The next game I was pumped up, expecting to be penciled into the starting line-up. Coach Tobin pulled me aside to say I would not start because he wanted to play our number three pitcher in right field so that he could bring him in to pitch if needed without having to take the starting pitcher out of the game, a positive swap. This sounded reasonable even if bad news for me. I nodded and headed to the bench. For my cooperation, I received a gold trophy at senior awards day which reads: “A Really Great Team Player.” I’ve got it here on my desk as I’m writing.
The lowlight of high-school baseball is that my father never got to see me play. He didn’t see Babe Ruth games either because of his work in California or late-day schedule in years that he was in Dracut. One time in my senior year he came to a home game at the field behind the high school gym. We talked a little before the game. I rode the bench one more time. My big contribution was coaching third base. Lots of chatter for the batters, relaying signals to men on base, and waving a few runners in to score.
My love of baseball has as much to do with my father’s passion for the game as anything else. On a Sunday in May 1964, the year before the Minnesota Twins had a 102-win season and gained the American League pennant, my father took me to Fenway Park to see them in a double-header against the Sox. I may have liked the Twins more than the Red Sox that summer. Tony Oliva, Harmon Killebrew, Zoilo Versalles, Jim Kaat, Bobby Allison. With the 1964 baseball cards, I began to follow the players.

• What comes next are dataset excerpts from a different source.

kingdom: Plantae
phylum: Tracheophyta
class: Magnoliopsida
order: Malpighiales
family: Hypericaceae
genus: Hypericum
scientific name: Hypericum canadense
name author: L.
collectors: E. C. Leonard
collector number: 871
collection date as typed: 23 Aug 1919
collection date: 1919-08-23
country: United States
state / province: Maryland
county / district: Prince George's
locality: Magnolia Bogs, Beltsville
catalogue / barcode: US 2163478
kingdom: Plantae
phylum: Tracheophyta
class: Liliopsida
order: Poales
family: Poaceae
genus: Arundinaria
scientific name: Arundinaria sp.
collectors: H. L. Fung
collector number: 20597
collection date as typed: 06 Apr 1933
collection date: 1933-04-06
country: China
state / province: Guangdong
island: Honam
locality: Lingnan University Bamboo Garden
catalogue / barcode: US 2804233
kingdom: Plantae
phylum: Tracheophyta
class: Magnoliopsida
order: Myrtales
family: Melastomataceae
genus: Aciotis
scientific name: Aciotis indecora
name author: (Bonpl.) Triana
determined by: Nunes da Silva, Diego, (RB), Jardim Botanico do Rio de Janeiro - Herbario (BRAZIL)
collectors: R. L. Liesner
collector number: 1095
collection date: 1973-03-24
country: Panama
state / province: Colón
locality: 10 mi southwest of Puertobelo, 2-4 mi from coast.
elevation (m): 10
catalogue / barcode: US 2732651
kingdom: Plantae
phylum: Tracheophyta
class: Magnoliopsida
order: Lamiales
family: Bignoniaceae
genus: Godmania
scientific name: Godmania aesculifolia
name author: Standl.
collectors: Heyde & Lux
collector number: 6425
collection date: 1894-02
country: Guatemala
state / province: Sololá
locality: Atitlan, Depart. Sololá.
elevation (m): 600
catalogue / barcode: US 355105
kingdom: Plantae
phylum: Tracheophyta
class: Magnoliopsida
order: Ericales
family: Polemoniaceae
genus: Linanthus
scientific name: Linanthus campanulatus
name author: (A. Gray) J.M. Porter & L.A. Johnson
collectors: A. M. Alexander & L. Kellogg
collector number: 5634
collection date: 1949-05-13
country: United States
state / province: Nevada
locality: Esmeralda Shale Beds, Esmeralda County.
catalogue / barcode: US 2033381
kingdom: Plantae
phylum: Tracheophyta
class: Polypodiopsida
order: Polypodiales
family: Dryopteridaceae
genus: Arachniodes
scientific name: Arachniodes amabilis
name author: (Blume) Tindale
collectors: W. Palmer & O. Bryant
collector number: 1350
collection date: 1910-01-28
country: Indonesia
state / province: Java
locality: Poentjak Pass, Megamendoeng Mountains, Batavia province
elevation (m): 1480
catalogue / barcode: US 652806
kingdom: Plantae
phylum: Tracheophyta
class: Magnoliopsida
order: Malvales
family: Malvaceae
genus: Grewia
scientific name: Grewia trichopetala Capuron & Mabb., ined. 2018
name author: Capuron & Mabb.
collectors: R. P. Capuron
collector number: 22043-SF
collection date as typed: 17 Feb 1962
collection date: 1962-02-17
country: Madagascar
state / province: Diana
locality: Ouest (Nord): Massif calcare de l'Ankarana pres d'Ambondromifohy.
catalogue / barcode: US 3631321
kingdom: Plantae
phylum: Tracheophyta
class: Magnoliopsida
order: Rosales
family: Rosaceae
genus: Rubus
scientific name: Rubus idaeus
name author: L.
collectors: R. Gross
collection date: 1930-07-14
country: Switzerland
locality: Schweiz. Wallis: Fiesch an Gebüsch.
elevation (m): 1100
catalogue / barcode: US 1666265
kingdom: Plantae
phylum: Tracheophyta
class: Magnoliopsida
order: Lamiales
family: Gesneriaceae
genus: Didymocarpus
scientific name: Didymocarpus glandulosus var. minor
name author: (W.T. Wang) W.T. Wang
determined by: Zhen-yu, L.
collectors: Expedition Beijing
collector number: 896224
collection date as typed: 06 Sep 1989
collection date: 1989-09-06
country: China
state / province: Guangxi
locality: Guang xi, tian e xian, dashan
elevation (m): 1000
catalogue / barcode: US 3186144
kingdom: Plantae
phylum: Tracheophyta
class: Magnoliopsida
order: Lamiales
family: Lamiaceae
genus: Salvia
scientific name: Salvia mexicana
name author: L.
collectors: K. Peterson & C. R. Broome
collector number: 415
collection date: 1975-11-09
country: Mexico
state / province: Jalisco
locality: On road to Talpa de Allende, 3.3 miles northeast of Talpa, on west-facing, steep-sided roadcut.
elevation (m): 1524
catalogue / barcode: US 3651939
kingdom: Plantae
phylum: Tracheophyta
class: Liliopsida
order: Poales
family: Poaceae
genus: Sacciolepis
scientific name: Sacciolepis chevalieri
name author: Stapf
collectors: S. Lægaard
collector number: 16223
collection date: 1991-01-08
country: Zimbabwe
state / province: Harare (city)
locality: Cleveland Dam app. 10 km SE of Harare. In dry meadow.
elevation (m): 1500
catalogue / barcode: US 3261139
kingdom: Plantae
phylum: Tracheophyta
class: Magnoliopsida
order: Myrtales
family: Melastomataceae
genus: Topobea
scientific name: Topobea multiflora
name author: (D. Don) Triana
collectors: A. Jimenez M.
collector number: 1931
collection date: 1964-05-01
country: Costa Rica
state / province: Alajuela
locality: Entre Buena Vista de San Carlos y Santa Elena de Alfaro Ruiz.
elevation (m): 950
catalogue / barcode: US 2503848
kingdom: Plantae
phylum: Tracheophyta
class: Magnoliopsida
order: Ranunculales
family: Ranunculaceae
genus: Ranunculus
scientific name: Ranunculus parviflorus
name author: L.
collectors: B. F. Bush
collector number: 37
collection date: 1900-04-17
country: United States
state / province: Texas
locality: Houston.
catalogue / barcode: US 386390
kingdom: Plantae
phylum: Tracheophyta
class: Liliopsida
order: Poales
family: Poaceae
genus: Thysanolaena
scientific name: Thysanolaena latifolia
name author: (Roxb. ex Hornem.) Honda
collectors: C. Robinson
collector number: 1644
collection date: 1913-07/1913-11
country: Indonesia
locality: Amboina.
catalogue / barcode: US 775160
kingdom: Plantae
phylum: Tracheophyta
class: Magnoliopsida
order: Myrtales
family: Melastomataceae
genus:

Dad drove to Boston without complaint, in fact, I think he was glad to have somebody to go with. He parked the car, and we walked to the ballpark, always a stunning sight inside, the greenest lawn-green, white chalk lines, tan infield. I had been there once or twice before. Dad bought standing-room tickets because the grandstand was full, and he didn’t want to sit in the bleachers. We found a good spot on the concourse behind the last row of seats, not directly behind the catcher but looking slightly up the first base line. We stayed for the two games. He knew I wanted to see every minute. He stood for six hours of baseball. We got hot dogs and drinks, a tonic for me and beer for him, twice. In the eighth inning of the second game some fans had left, which opened up a couple of seats. The teams split the games, 2-6, 6-5. That’s what I was remembering when I looked over at him in the bleachers from my spot in the third-base coaching box.
In its way, baseball prepared me for the high degree of failure in the writing trade. Hitting safely one out of three times makes a top-notch major-league slugger. For batters, the game assumes regular failure. Collecting rejection slips from magazine editors and publishers can make a writer humble and thicken his or her skin—which is what makes writing success such a thing to savor.